Dans le schéma de Popper, le travail intellectuel de l’homme moderne consiste à utiliser le deuxième monde (celui de la pensée) pour déchiffrer le premier (le monde des phénomènes) et en donner une interprétation qui crée la substance du troisième. Et l’homme moderne a ceci de particulier dans le cours de l’histoire que le troisième monde excède désormais formidablement les capacités de toute pensée. Comment croît-il, ce monde du «patrimoine»? Par ce que l’on appelait jusqu’ici, plutôt pompeusement, la «transmission du flambeau»: les dépositaires de la culture, c’est-à-dire les maîtres, savants et professeurs, la transmettaient à leurs successeurs, augmentée de leur apport personnel. La transmission s’opérait par l’enseignement et les successeurs n’avaient qu’une idée, faire mieux que leurs maîtres, les surpasser. Il ne serait venu à l’idée de personne, il y a seulement un quart de siècle, que cette mécanique pût un jour se détraquer.

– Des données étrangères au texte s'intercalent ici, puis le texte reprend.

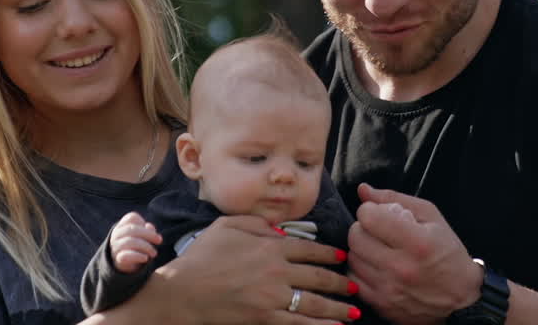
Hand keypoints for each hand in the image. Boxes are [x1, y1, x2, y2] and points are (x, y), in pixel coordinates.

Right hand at [110, 211, 161, 272]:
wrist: (124, 264)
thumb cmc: (136, 245)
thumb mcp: (143, 236)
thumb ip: (148, 230)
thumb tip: (149, 227)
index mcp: (122, 226)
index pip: (132, 217)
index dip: (143, 222)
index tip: (151, 231)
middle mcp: (117, 235)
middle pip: (132, 229)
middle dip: (149, 234)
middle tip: (159, 240)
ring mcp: (116, 247)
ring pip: (130, 242)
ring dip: (146, 246)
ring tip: (154, 253)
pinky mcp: (118, 259)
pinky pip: (126, 256)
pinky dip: (138, 256)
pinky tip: (145, 258)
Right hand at [149, 215, 360, 323]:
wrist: (183, 290)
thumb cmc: (202, 256)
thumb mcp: (227, 225)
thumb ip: (257, 223)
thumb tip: (280, 230)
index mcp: (270, 247)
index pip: (309, 249)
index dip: (329, 253)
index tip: (342, 257)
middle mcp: (277, 271)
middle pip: (318, 277)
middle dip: (339, 283)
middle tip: (354, 287)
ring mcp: (273, 297)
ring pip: (314, 303)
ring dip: (338, 309)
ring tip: (354, 313)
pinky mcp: (264, 319)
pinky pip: (298, 324)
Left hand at [347, 183, 483, 324]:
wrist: (460, 297)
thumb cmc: (447, 253)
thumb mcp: (431, 217)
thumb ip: (395, 199)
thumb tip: (363, 190)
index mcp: (416, 242)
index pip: (368, 217)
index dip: (370, 210)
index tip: (378, 213)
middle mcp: (400, 268)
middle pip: (355, 237)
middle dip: (363, 228)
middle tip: (377, 230)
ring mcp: (389, 289)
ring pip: (352, 258)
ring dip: (361, 249)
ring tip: (378, 248)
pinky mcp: (382, 305)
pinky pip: (354, 279)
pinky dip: (361, 269)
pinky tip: (375, 266)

C’est pourtant peut-être ce que nous voyons se produire sous nos yeux: une partie de la jeunesse rejette avec mépris ce «flambeau» qu’on lui tend. Elle n’en veut plus. Une partie importante du corps «enseignant» l’encourage dans ce refus. Et il s’agit d’un phénomène mondial, que la diversité des régimes politiques ne fait que montrer ou cacher plus ou moins. «L’Université sociale, écrit A. Wolfe, professeur de science politique (sic) à l’Université d’État de New York, n’a rien à faire avec la poursuite abstraite des études. Son but est d’utiliser la connaissance obtenue par l’étude en vue d’obtenir la révolution. Donc, l’Université ne doit pas reconnaître à ses membres le droit de faire ce qu’ils veulent sous prétexte de liberté, académique: elle leur enjoint au contraire de s’engager totalement dans la révolution. Par exemple, un cours sur le contrôle des émeutes devrait être exclu de l’Université, alors qu’un cours sur les méthodes de combat de rue serait parfaitement approprié[2].»
Les nouveaux docteurs
Il est certain qu’une «société» encadrée par des docteurs ès combats de rue nous changerait un peu de celle où nous avons grandi. Qui travaillerait pendant que ces savants d’un nouveau genre se livreraient à leurs «travaux pratiques»? Question tout à fait subalterne et qu’on se sent honteux de poser. Si ces messieurs doivent un jour devenir nos maîtres, nous pouvons leur faire confiance: c’est nous qui travaillerons. Et ne nous avisons pas alors de descendre dans la rue: la révolution ne tolérera pas ces provocations réactionnaires.■
Aimé Michel
Notes:
(1) Karl R. Popper: Epistemology without a knowing subject (Logic, methodology and Philosophy of Sciences, III, North Holland Publishing Company, Amsterdam 1968). – On the theory of the objective mind (Akten des XIV Internationalen Kongresses für Philosophie, vol. I, Vienne 1968).
(2) A. Wolfe: The Myth et the free scholar (University Review, State University of New York, 1969, vol. II, p. 3-7).